═════ Data listing

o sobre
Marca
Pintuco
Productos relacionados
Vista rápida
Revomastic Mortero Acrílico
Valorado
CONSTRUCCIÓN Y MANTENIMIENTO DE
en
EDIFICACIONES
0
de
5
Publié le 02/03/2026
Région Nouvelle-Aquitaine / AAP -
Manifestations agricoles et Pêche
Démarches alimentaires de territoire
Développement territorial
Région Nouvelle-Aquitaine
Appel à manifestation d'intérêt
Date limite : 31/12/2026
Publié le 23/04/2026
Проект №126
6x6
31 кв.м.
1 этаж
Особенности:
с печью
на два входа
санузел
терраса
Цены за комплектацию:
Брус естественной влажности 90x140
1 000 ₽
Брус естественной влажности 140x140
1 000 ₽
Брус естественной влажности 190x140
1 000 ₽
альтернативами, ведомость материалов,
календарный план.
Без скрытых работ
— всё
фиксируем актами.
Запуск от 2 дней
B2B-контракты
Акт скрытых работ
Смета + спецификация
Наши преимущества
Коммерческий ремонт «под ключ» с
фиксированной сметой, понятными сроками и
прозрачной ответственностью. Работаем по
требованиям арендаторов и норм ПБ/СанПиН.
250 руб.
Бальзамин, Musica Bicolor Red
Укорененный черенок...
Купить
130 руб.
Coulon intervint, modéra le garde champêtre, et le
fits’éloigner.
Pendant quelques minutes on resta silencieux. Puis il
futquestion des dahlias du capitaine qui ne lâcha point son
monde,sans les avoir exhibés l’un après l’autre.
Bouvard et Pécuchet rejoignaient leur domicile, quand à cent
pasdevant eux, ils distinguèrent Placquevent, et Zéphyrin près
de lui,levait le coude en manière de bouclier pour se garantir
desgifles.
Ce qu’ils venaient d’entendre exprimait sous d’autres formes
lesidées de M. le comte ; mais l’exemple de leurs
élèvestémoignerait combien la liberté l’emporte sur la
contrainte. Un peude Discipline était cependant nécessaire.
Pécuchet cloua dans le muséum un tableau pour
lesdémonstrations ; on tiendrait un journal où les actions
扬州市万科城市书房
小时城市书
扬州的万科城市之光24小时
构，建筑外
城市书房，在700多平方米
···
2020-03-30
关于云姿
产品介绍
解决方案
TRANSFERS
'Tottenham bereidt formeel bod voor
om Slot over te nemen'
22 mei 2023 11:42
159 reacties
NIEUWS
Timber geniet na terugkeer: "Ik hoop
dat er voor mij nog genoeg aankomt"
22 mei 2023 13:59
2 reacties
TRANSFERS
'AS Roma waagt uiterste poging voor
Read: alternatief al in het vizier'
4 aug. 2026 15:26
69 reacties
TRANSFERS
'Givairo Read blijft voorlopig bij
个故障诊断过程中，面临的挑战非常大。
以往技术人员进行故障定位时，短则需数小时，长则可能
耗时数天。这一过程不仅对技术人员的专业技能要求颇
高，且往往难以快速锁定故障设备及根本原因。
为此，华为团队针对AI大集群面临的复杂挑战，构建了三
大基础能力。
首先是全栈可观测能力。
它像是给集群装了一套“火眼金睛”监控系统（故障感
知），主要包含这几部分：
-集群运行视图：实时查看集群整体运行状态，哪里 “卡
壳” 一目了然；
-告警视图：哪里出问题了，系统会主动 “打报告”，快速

══════════

Task requirements
Print the line containing "首先是全栈可观测能力。" and every line after it to the end of the records above, exactly as written, and nothing else.

Result for this task
首先是全栈可观测能力。
它像是给集群装了一套“火眼金睛”监控系统（故障感
知），主要包含这几部分：
-集群运行视图：实时查看集群整体运行状态，哪里 “卡
壳” 一目了然；
-告警视图：哪里出问题了，系统会主动 “打报告”，快速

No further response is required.